Your objective
Would you copy, word for word, each line from the one with "Первопричиной начала абсцесса" to the end of the listing below, skipping all pictures?
*** Supplied material Section Begins ***
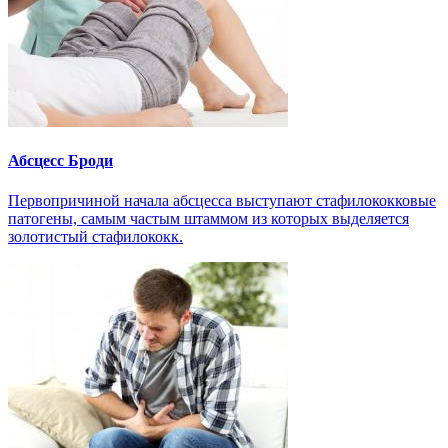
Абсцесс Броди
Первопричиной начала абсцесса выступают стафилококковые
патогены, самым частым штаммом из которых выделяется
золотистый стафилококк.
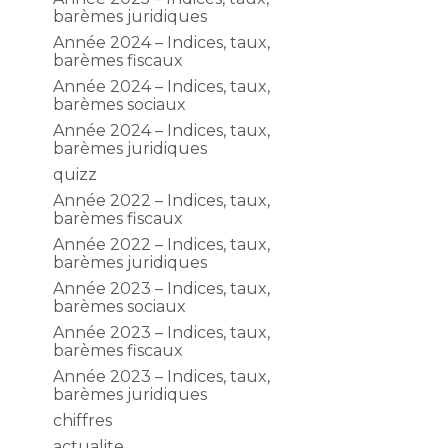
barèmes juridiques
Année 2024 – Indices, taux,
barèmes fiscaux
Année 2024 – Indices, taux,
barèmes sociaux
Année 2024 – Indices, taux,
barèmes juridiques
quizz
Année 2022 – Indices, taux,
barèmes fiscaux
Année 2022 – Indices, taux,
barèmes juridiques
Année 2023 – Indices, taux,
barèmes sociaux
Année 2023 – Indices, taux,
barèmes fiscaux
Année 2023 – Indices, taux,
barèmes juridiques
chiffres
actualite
*** Supplied material Section Ends ***
Output below
Первопричиной начала абсцесса выступают стафилококковые
патогены, самым частым штаммом из которых выделяется
золотистый стафилококк.
barèmes juridiques
Année 2024 – Indices, taux,
barèmes fiscaux
Année 2024 – Indices, taux,
barèmes sociaux
Année 2024 – Indices, taux,
barèmes juridiques
quizz
Année 2022 – Indices, taux,
barèmes fiscaux
Année 2022 – Indices, taux,
barèmes juridiques
Année 2023 – Indices, taux,
barèmes sociaux
Année 2023 – Indices, taux,
barèmes fiscaux
Année 2023 – Indices, taux,
barèmes juridiques
chiffres
actualite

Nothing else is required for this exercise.